• _Records contained in a dataset_:
┄┄┄┄┄┄┄┄┄┄
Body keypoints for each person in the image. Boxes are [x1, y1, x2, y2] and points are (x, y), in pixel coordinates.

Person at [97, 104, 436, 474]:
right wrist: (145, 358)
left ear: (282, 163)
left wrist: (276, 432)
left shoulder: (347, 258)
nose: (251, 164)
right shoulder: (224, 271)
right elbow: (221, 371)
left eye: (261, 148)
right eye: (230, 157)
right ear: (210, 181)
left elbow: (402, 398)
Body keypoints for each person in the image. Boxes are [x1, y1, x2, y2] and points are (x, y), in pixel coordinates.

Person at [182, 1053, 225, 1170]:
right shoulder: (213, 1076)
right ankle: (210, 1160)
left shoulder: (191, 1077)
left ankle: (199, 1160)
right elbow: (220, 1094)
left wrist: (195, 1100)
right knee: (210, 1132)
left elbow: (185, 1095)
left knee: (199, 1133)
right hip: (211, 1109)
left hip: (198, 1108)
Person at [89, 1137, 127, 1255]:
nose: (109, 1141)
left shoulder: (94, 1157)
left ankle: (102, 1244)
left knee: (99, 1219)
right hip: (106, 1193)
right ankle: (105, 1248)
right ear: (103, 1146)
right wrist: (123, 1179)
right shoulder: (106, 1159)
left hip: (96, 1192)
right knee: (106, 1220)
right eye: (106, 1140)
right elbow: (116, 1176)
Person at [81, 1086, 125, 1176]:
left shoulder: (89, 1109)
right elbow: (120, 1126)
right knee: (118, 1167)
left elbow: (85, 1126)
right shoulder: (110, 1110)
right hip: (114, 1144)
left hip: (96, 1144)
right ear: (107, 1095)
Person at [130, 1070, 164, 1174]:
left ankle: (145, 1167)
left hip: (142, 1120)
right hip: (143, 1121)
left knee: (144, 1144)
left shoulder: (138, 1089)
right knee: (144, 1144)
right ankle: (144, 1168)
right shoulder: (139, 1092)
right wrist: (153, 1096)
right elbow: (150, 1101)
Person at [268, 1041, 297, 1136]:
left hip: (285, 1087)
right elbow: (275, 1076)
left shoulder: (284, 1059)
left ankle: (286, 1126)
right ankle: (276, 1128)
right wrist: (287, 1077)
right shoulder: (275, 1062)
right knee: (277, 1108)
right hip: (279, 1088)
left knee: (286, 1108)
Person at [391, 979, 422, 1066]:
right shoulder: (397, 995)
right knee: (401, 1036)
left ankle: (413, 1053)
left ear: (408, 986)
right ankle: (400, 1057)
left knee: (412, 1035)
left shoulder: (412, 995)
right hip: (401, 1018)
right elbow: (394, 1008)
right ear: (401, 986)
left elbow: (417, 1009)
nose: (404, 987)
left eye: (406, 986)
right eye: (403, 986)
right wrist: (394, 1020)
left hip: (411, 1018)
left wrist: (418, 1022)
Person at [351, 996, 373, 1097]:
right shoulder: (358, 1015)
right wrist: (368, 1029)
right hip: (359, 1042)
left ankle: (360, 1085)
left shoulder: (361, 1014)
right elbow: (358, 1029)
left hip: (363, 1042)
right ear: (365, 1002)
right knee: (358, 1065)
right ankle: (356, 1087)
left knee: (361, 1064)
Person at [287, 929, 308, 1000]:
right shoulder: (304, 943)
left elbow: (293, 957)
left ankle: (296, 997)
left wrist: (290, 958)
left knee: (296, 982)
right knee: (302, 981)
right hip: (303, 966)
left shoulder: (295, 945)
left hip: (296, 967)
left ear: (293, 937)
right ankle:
┄┄┄┄┄┄┄┄┄┄
Set down exactly what runs from the line containing "right shoulder: (304, 943)" through the last line above, both lines included.

right shoulder: (304, 943)
left elbow: (293, 957)
left ankle: (296, 997)
left wrist: (290, 958)
left knee: (296, 982)
right knee: (302, 981)
right hip: (303, 966)
left shoulder: (295, 945)
left hip: (296, 967)
left ear: (293, 937)
right ankle:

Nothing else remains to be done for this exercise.